「ファミリー・サスペンス」という
新しいジャンルの開拓
「ようこそ」は、ニット帽のストーカーの行為に、倉田家の人々に対する愛憎による事件がからみあう。
母親の珪子が、陶芸教室の仲間の家に空き巣に入った疑惑は、同じ教室に通う下村民子(堀内敬子)が仕組んだものだった。民子は金持ちのセレブマダム風であるが、家庭は壊れている。裕福とは言えない暮らしのなかで、幸せに暮らす珪子に憎しみを抱いていた。
盗聴マニアの陶芸教室の指導者を脅かして、仲間の家の空き巣事件を珪子の仕業にでっち上げたのだった。

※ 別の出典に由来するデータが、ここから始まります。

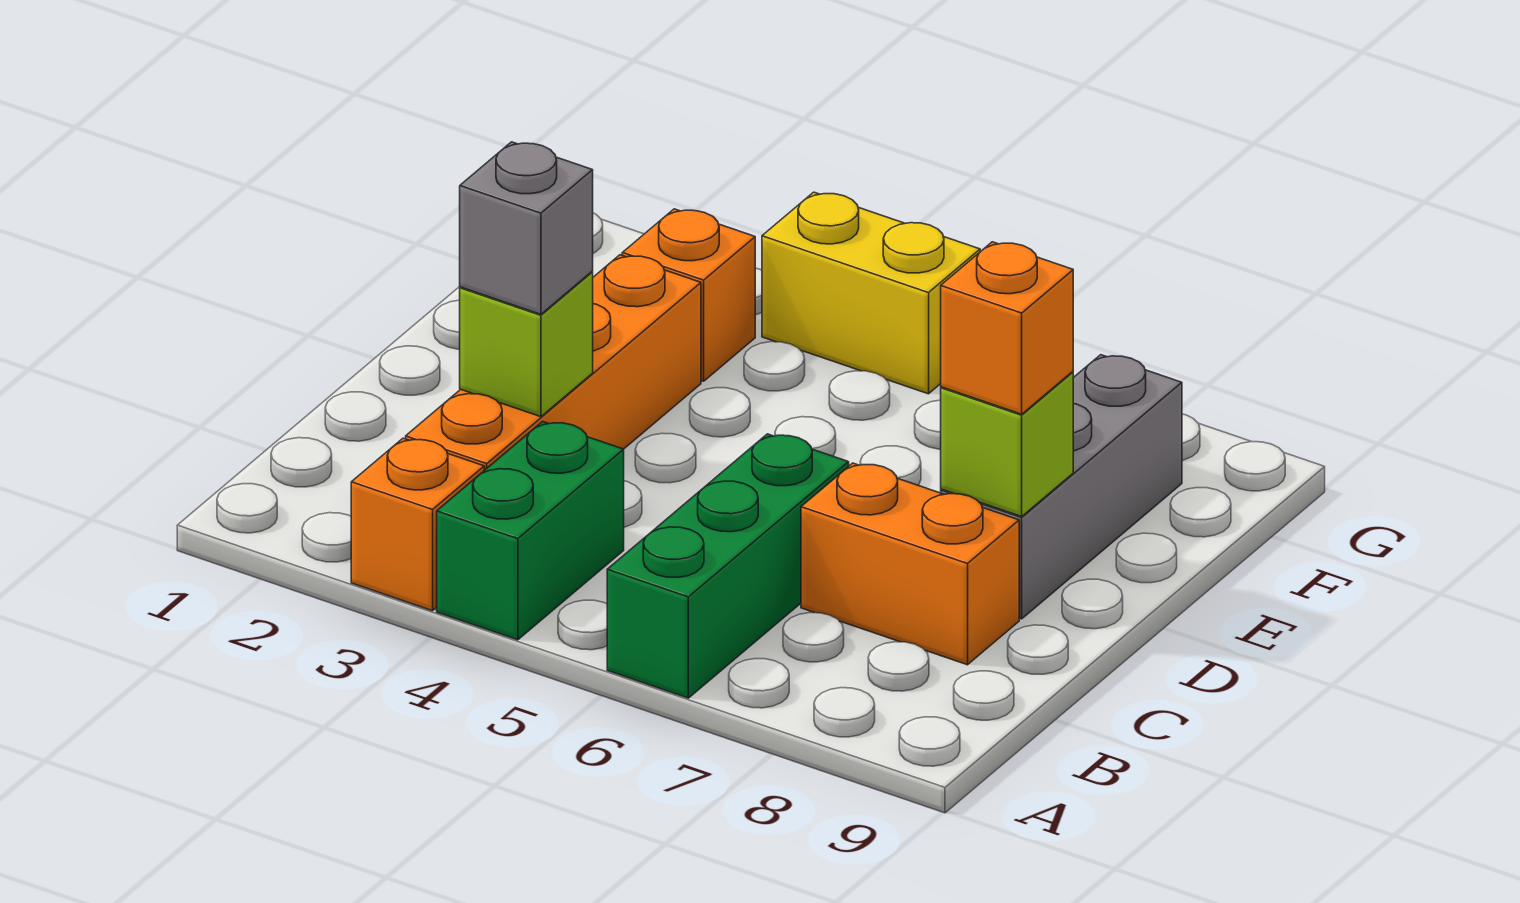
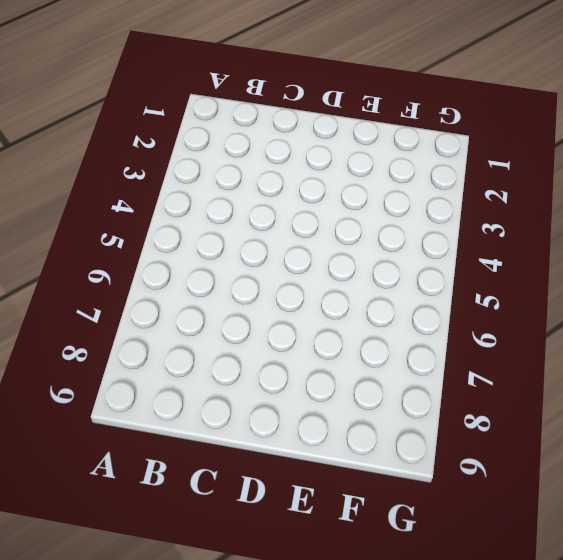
none -> orange brick A3 level 1
none -> green brick A4:B4 level 1
none -> green brick A6:C6 level 1

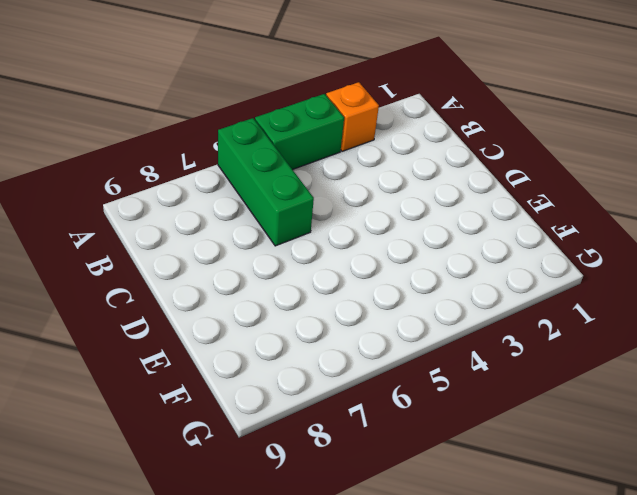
green brick A4:A5 level 1 -> green brick A4:B4 level 1
none -> orange brick B3:E3 level 1
none -> orange brick C7:C8 level 1
none -> grey brick D8:F8 level 1

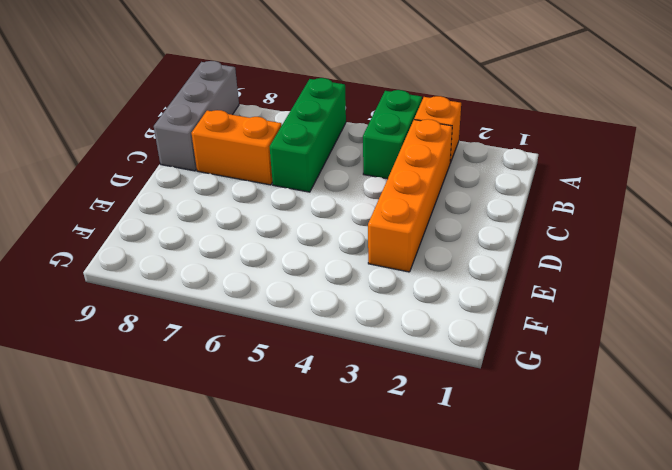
grey brick A9:C9 level 1 -> grey brick D8:F8 level 1
none -> orange brick F3 level 1
none -> yellow brick G4:G5 level 1
none -> lime brick C3 level 2

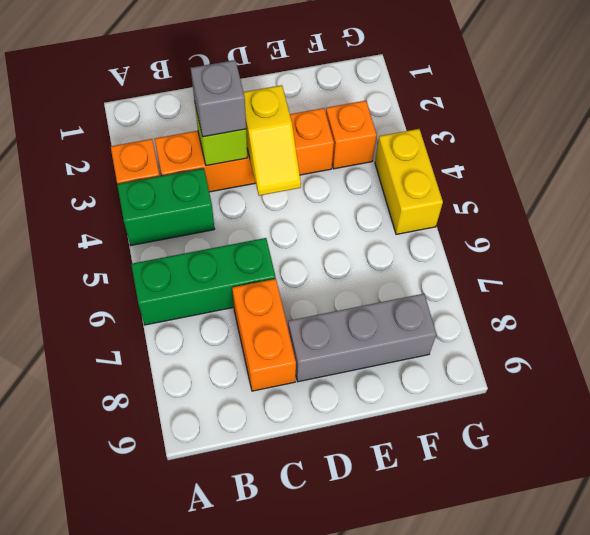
yellow slope D3:D4 level 2 top 3 -> none
none -> lime brick D8 level 2
none -> orange brick D8 level 3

そのことがばれそうになって、民子は珪子の家に乗り込んで、部屋に灯油をまいてライターに火をつける。かけつけた健太と珪子に、民子は叫ぶ。
「どうしてあなたの家は壊れないのよ」と。
ヒッチコック監督の最後の作品は「ファミリー・プロット」。ある家族の遺産をめぐるサスペンスである。
それにならっていうならば、「ようこそ」は、「ファミリー・サスペンス」という新しいジャンルの開拓といっていいのではないだろうか。謎を解くのは、どうやら明日香(沢尻エリカ)のようである。